Hatta yapmaya da karar vermiştim. Sonra sadakatımı anladı ve beni çağırdı. Huzuruna aldı. Gönlümü hoş etti ve Talebeliğe kabul etti.”

Bir gün Ona;

-“Aklı başında bir kimse, kendisine zülmeden birini ma’zur görebilir mi?” diye sordular.

O da şu cevabı verdi;

-“Evet, mümkündür. Ama o zülmedeni, kendisine Allah-u teâlâ tarafından gönderilmiş bir ni’met olarak bilirse!..”

Ebû Hafs-i Haddad-i Nişaburi (r.a.) nın mübarek lisanında çıkıp gönüllere te’sir eden kıymetli sözleri çoktur.

Buyurdular ki;

-“Hakiki âlim, suali cevablandırırken, kıyamette, ‘Bu cevabı nereden buldun’ diye sorulacağından korkan kimsedir.”

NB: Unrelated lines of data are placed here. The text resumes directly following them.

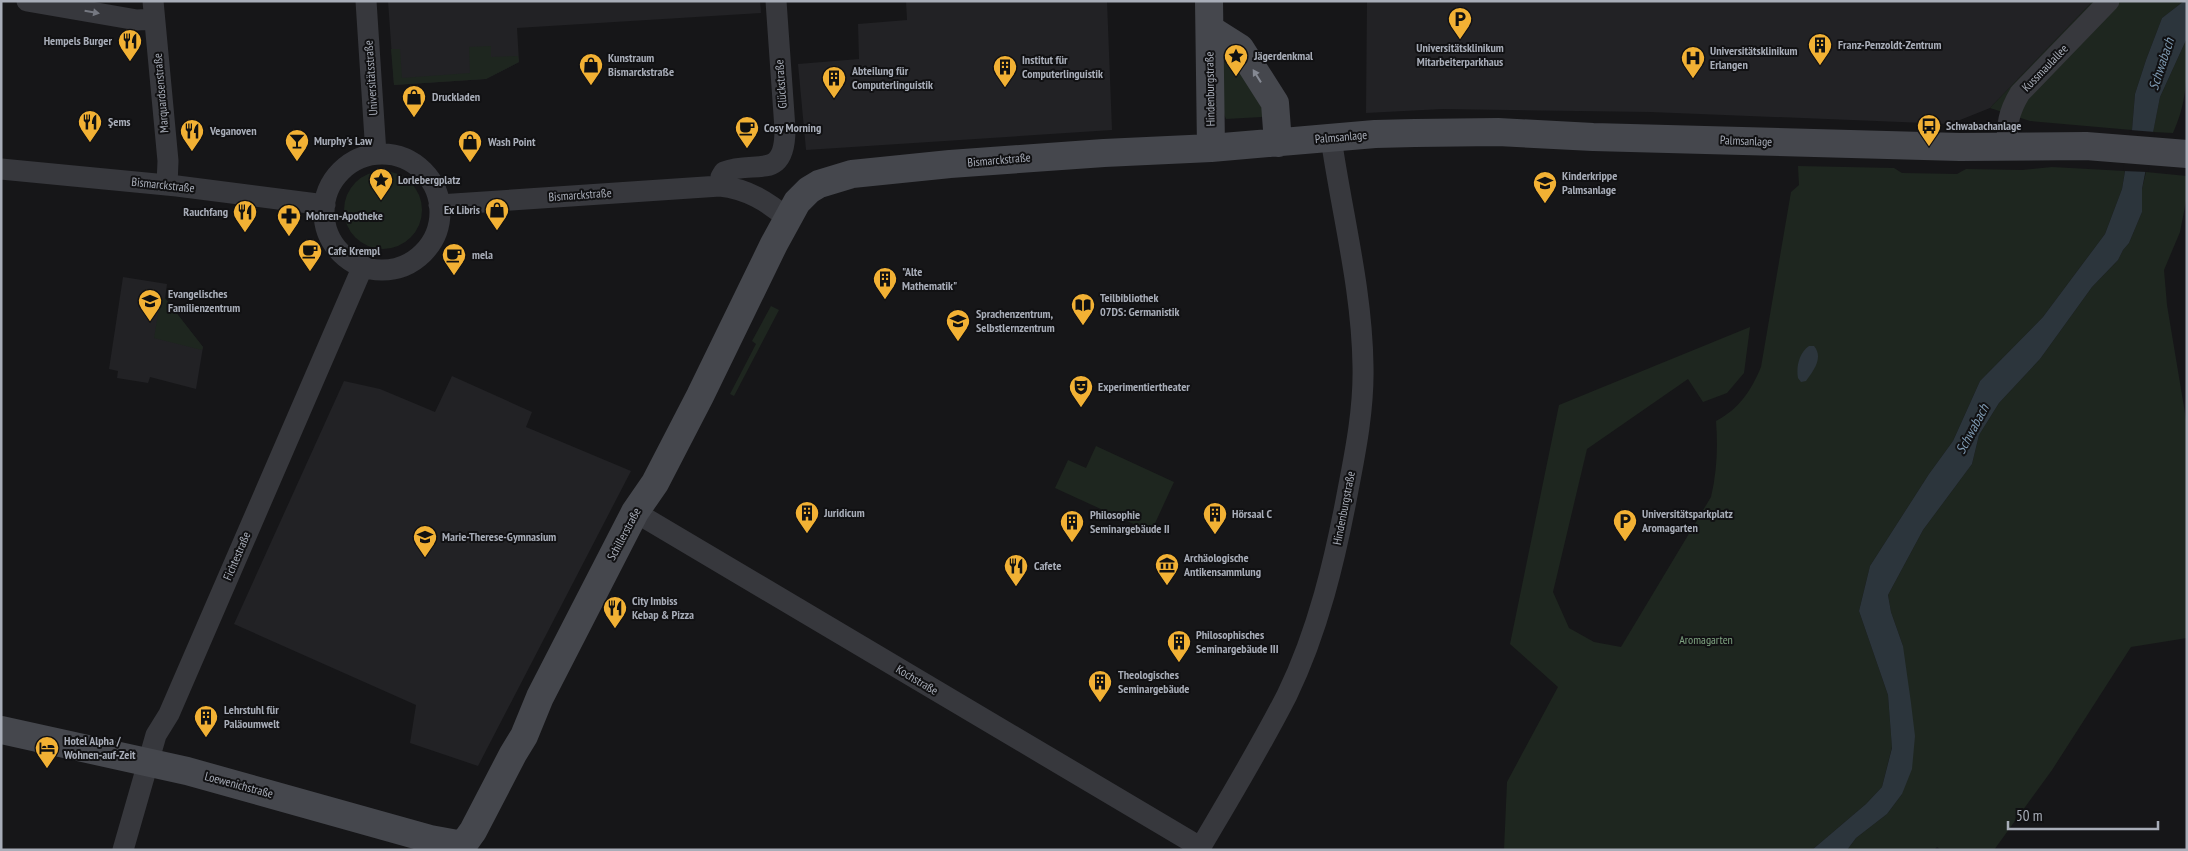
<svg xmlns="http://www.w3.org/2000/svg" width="2188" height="851" font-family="'PT Sans Narrow',sans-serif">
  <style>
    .built { fill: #222225 }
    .green { fill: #1e261f }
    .water { fill: #2c353c }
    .pier { fill: #161618 }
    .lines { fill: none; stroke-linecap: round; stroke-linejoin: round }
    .street { stroke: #37383d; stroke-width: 21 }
    .secondary { stroke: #45474d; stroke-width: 28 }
    .oneway { fill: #757881 }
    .oneway2 { fill: #858993 }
    .labels { text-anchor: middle; stroke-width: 4; stroke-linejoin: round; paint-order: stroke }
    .poi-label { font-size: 12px; font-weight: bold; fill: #a8adb8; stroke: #111113; text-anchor: start }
    .street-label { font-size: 12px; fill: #a8adb8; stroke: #111113 }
    .park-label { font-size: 12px; fill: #7fa381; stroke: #111113 }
    .water-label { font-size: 14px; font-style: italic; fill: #7f9bb3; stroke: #111113 }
  </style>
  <rect width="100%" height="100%" fill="#161618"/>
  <path class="built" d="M388 1H760L761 13 517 28 519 62 486 79 394 85Z
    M906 1H1107L1112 130 806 150 798 64 859 59 858 24 907 20Z
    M1367 1H2093L1990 108 1950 124 1650 112 1442 109 1366 113Z
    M123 277 167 284 165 299 203 347 196 389 150 377 148 383 117 378 118 371 109 369Z
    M452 376 532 412 526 427 631 471 478 766 410 743 416 705 234 624 344 381 380 389 435 412Z"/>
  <path class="green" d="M2093 1H2184L2162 18 2146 60 2135 94 2132 130 2030 121 1990 108Z
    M2187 38C2187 74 2188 100 2173 133L2153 132 2160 97Z
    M491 46V57L518 56 519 62 486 79 394 85 391 49H400L402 78 470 73 469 47Z
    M1231 55 1264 111 1262 117 1226 119C1219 103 1220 75 1225 59Z
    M1798 166 1894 168 1902 173 1957 174 1966 169 2022 170 2052 167 2125 171 2122 189 2105 234 2043 317 1980 381 1953 441 1929 474 1870 566 1859 611 1888 695 1892 747 1882 787 1866 804 1812 850H1504L1507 782 1558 687 1510 644 1559 405 1750 327 1744 373 1727 393 1703 402 1688 379 1587 449 1553 592 1569 628 1594 642 1621 647 1711 497C1717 471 1718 447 1716 421 1739 409 1751 391 1761 367L1791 192 1799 185Z
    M344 210a39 39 0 1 1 78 0a39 39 0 1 1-78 0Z
    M2146 172 2187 176V196L2180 232 2164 270 2167 305 2187 425V638L2131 647 2052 770 1994 850H1941L1937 847 1934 850H1847L1856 838 1887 814 1902 794 1903 646 1891 612 1888 595 1923 530 1972 464 1979 435 1999 403 2040 359 2092 287 2118 260 2123 250 2129 243 2142 212V189Z
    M165 298 203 347 202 350 154 338 160 302Z
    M771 306 779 310 734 396 730 394 756 344 752 341Z
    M1096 446 1174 482 1151 532 1055 488 1068 460 1086 468Z"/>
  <path class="water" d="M2184 1H2187V38L2160 97 2142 189V212L2129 243 2123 250 2118 260 2092 287 2040 359 1999 403 1979 435 1972 464 1923 530 1888 595 1891 612 1903 646 1911 703 1915 736 1912 769 1902 794 1887 814 1856 838 1847 850H1812L1866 804 1882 787 1892 748 1888 695 1859 611 1870 566 1929 474 1953 441 1980 381 2043 317 2105 234 2122 189 2132 130 2135 94 2146 60 2162 18Z
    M1809 346H1814C1824 358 1813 371 1806 381L1801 382 1798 378C1796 367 1799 353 1809 346Z"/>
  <path class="pier" d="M2130 130 2155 132 2148 172 2123 171Z"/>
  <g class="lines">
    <path class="street" d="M27 1 137 20 154 19
      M153 1 168 161 167 185
      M366 1 376 154
      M2007 147C2007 124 2008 113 2020 93L2109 1
      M324 212a58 58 0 1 1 116 0a58 58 0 1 1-116 0Z
      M1 169 177 186 325 205
      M720 186 721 177 724 172C755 159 785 183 785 129L776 1
      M439 205 720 186C747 189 767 201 788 219
      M635 512 1200 847
      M123 850 156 735 169 714 363 266
      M1199 850C1229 799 1260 748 1287 695 1318 631 1335 560 1348 490 1356 449 1364 407 1363 366 1362 289 1342 214 1331 138"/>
    <path class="secondary" d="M1209 1 1211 148
      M1210 29 1240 48 1275 103 1278 143
      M1 730 187 771 430 839 463 845 473 831 513 754 524 736 540 697 635 512 655 483 700 396 774 244 797 202 809 190 819 184 852 174 950 164 1104 153 1211 148 1375 134 1415 133 1498 132 1593 137 1960 147 2086 146 2187 154"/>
  </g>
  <defs><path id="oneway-solid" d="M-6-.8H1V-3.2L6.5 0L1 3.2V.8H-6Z" transform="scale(1.25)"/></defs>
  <use class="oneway" href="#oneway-solid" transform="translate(92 12) rotate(10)"/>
  <use class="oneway2" href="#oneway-solid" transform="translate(1257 76) rotate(-122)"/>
  <defs>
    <g id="parking-pin" transform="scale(1.25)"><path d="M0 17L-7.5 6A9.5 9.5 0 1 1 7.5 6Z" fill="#f2b134" stroke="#111113"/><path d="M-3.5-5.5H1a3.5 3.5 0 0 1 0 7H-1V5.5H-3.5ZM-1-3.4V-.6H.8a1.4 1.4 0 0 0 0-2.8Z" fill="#111"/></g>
    <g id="restaurant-pin" transform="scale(1.25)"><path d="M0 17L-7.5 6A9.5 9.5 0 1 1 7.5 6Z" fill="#f2b134" stroke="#111113"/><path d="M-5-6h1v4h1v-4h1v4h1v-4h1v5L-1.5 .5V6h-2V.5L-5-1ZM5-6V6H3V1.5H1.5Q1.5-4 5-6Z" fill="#111"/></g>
    <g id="building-pin" transform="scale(1.25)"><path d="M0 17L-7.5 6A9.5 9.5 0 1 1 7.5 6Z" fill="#f2b134" stroke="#111113"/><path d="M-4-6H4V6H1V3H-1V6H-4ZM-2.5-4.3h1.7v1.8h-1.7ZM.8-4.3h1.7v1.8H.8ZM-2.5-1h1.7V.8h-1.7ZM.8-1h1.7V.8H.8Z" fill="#111"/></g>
    <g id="sight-pin" transform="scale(1.25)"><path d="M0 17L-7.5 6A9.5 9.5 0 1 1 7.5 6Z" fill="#f2b134" stroke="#111113"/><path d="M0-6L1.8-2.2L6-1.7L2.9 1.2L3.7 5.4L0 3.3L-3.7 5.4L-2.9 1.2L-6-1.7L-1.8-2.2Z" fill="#111"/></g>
    <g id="hospital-pin" transform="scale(1.25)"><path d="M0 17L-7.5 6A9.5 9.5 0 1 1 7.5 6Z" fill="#f2b134" stroke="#111113"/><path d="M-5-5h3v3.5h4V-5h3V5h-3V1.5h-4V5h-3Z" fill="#111"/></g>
    <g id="shop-pin" transform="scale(1.25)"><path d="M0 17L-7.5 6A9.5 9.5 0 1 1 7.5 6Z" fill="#f2b134" stroke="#111113"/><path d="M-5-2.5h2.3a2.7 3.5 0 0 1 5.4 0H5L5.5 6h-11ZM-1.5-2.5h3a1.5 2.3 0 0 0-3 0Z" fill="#111"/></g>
    <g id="bus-pin" transform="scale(1.25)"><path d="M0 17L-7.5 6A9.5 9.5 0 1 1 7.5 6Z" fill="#f2b134" stroke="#111113"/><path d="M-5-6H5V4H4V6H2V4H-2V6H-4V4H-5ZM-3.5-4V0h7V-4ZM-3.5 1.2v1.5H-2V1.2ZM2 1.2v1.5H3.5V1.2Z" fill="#111"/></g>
    <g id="cafe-pin" transform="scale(1.25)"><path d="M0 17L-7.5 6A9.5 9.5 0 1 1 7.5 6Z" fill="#f2b134" stroke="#111113"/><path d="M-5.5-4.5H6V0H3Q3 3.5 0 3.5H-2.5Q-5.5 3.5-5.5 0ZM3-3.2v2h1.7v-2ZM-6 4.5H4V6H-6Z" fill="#111"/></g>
    <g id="bar-pin" transform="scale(1.25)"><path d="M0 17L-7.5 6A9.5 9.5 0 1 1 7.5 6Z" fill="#f2b134" stroke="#111113"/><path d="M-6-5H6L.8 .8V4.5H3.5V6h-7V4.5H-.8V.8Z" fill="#111"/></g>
    <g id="school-pin" transform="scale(1.25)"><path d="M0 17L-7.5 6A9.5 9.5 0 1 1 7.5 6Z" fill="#f2b134" stroke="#111113"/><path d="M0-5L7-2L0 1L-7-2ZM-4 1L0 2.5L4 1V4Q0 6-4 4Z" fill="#111"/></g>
    <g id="pharmacy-pin" transform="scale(1.25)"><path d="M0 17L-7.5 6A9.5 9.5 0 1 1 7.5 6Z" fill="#f2b134" stroke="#111113"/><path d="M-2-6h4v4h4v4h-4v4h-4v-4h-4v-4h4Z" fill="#111"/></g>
    <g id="library-pin" transform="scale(1.25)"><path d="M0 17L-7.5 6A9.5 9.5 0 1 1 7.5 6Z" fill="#f2b134" stroke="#111113"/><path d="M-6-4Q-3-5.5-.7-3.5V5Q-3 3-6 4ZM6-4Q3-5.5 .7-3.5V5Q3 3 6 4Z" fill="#111"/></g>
    <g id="university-pin" transform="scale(1.25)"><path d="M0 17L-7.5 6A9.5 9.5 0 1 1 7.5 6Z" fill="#f2b134" stroke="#111113"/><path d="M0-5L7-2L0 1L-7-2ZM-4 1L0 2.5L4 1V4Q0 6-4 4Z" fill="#111"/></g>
    <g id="theatre-pin" transform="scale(1.25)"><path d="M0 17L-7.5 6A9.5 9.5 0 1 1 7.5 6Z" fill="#f2b134" stroke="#111113"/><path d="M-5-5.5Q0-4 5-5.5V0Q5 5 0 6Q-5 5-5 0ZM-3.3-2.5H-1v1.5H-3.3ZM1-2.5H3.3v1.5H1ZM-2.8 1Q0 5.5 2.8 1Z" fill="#111"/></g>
    <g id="museum-pin" transform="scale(1.25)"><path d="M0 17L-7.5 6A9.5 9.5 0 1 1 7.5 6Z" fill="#f2b134" stroke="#111113"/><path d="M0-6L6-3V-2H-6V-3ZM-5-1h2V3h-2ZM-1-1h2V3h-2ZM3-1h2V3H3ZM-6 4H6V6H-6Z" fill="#111"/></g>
    <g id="hotel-pin" transform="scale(1.25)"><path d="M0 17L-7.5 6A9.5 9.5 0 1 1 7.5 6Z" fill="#f2b134" stroke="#111113"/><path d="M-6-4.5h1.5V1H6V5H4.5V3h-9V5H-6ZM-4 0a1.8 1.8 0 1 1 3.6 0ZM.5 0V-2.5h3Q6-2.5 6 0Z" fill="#111"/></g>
  </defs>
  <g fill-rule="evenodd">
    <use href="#parking-pin" x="1460" y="19"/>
    <use href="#restaurant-pin" x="130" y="41"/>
    <use href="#building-pin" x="1820" y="45"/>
    <use href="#sight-pin" x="1236" y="56"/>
    <use href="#hospital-pin" x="1693" y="58"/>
    <use href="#shop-pin" x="591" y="65"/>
    <use href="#building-pin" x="1005" y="67"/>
    <use href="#building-pin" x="834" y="78"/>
    <use href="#shop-pin" x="414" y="97"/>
    <use href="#restaurant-pin" x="90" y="122"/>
    <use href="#bus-pin" x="1929" y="126"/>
    <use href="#cafe-pin" x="747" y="128"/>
    <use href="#restaurant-pin" x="192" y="131"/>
    <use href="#bar-pin" x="297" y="141"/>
    <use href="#shop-pin" x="470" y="142"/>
    <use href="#sight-pin" x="381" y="180"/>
    <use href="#school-pin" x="1545" y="183"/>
    <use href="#shop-pin" x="497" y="210"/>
    <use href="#restaurant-pin" x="245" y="212"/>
    <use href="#pharmacy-pin" x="289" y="216"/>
    <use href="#cafe-pin" x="310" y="251"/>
    <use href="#cafe-pin" x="454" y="255"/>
    <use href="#building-pin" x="885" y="279"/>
    <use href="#school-pin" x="150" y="301"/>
    <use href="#library-pin" x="1083" y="305"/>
    <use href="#university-pin" x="958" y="321"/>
    <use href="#theatre-pin" x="1081" y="387"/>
    <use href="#building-pin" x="807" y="513"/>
    <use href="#building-pin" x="1215" y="514"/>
    <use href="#parking-pin" x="1625" y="521"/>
    <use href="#building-pin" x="1072" y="522"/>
    <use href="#school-pin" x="425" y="537"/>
    <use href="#museum-pin" x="1167" y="565"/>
    <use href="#restaurant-pin" x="1016" y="566"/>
    <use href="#restaurant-pin" x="615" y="608"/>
    <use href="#building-pin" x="1179" y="642"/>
    <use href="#building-pin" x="1100" y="682"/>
    <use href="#building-pin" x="206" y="717"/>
    <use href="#hotel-pin" x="47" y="748"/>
  </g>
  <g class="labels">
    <g class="poi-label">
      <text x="112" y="45" text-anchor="end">Hempels Burger</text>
      <text x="1838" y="49">Franz-Penzoldt-Zentrum</text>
      <text x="1460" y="52" text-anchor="middle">Universitätsklinikum<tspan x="1460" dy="14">Mitarbeiterparkhaus</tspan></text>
      <text x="1710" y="55">Universitätsklinikum<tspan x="1710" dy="14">Erlangen</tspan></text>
      <text x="1254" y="60">Jägerdenkmal</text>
      <text x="608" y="62">Kunstraum<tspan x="608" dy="14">Bismarckstraße</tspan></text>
      <text x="1022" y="64">Institut für<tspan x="1022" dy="14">Computerlinguistik</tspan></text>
      <text x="852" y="75">Abteilung für<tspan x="852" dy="14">Computerlinguistik</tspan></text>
      <text x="432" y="101">Druckladen</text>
      <text x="108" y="126">Şems</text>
      <text x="1946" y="130">Schwabachanlage</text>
      <text x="764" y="132">Cosy Morning</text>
      <text x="210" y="135">Veganoven</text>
      <text x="314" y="145">Murphy's Law</text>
      <text x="488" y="146">Wash Point</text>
      <text x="1562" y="180">Kinderkrippe<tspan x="1562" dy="14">Palmsanlage</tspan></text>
      <text x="398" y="184">Lorlebergplatz</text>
      <text x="480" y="214" text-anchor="end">Ex Libris</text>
      <text x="228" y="216" text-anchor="end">Rauchfang</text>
      <text x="306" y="220">Mohren-Apotheke</text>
      <text x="328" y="255">Cafe Krempl</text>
      <text x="472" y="259">mela</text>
      <text x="902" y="276">"Alte<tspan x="902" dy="14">Mathematik"</tspan></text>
      <text x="168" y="298">Evangelisches<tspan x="168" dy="14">Familienzentrum</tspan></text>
      <text x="1100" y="302">Teilbibliothek<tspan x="1100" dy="14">07DS: Germanistik</tspan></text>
      <text x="976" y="318">Sprachenzentrum,<tspan x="976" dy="14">Selbstlernzentrum</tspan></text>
      <text x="1098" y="391">Experimentiertheater</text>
      <text x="824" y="517">Juridicum</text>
      <text x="1232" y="518">Hörsaal C</text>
      <text x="1642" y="518">Universitätsparkplatz<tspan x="1642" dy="14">Aromagarten</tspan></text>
      <text x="1090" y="519">Philosophie<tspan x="1090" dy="14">Seminargebäude II</tspan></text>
      <text x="442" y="541">Marie-Therese-Gymnasium</text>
      <text x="1184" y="562">Archäologische<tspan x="1184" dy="14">Antikensammlung</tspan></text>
      <text x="1034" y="570">Cafete</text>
      <text x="632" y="605">City Imbiss<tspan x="632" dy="14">Kebap &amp; Pizza</tspan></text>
      <text x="1196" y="639">Philosophisches<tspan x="1196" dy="14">Seminargebäude III</tspan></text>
      <text x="1118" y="679">Theologisches<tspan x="1118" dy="14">Seminargebäude</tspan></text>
      <text x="224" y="714">Lehrstuhl für<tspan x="224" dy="14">Paläoumwelt</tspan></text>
      <text x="64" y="745">Hotel Alpha /<tspan x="64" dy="14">Wohnen-auf-Zeit</tspan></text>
    </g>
    <g class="street-label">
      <text transform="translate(2045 68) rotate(-46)" y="4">Kussmaulallee</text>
      <text transform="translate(371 78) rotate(-94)" y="4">Universitätsstraße</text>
      <text transform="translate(781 84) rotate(-94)" y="4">Glückstraße</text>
      <text transform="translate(1210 89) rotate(-91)" y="4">Hindenburgstraße</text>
      <text transform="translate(161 93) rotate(-95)" y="4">Marquardsenstraße</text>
      <text transform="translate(1341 137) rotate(-5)" y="4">Palmsanlage</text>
      <text transform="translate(1746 141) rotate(2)" y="4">Palmsanlage</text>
      <text transform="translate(999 160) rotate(-5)" y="4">Bismarckstraße</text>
      <text transform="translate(163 185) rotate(6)" y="4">Bismarckstraße</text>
      <text transform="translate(580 195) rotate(-4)" y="4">Bismarckstraße</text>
      <text transform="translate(1344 508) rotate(-79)" y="4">Hindenburgstraße</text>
      <text transform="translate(624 534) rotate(-62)" y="4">Schillerstraße</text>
      <text transform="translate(237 556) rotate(-67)" y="4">Fichtestraße</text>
      <text transform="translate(917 680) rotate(31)" y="4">Kochstraße</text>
      <text transform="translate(239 785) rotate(15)" y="4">Loewenichstraße</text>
    </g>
    <g class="park-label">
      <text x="1706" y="644">Aromagarten</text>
    </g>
    <g class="water-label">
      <text transform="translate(2161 64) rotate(-72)" y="5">Schwabach</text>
      <text transform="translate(1972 429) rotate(-62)" y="5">Schwabach</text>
    </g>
  </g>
  <rect width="2188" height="851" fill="none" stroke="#a8adb8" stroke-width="5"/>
  <path d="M2008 821v8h150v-8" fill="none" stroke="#a8adb8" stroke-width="2.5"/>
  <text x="2016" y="821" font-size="15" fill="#a8adb8" stroke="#111113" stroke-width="4" paint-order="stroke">50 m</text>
</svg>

-“Tasavvuf, baştan başa EDEPTİR. Zira her vaktin bir edebi her makamın bir edebi vardır. Her halin bir edebi vardır. Vakitlerle ilgili edebe riayet edenler (vaktini iyi şeylerle geçirenler) veli olan kimselerin makamına ulaşırlar. Edeb’i TERK edenler, Allah-u Teâlâ’ya yakin olduklarını zanettikleri halde, ondan uzaktırlar. Bazı kullar da vardır ki, kendilerinin zanettiklerinden daha yüksek bir mertebeye sahibtir, daha sevgilidirler.

-“Kulu, Allah-u Teâlâ’ya yaklaştıran en iyi vesile, kulun her halükarda daimi surette O’na ihtiyaç duyması, bütün işlerde sünnet-i seniyeye dört elle sarılması ve gıdayı HELAL yoldan te’min etmesidir.”

-“Mürüvvet, insafı yerine getirmek ve hiç kimseden intikam almayı istememektir.”

-“Yirmi yıl kalbimizi muhafaza etmeye çalıştık. Kötülüğün oraya girmemesi için kapısında bekledik. Aradan bir zaman geçti. Öyle bir hal aldı ki, BEKLEYEN DEĞİL BEKLENEN olduğumuzu anladık.”

-“Zamanın fesada varmasına şu üç topluluğun haraketi, sebep oldu;”

-“1-İrfan sahibi olduklarını iddia edenlerin GÜNAH İŞLEMESİ,”
-“2-Muhabbet ehli olduklarını söyleyenlerin HİYANETİ.”
-“3-Allah yolunda olduklarını söyleyenlerin YALANI.”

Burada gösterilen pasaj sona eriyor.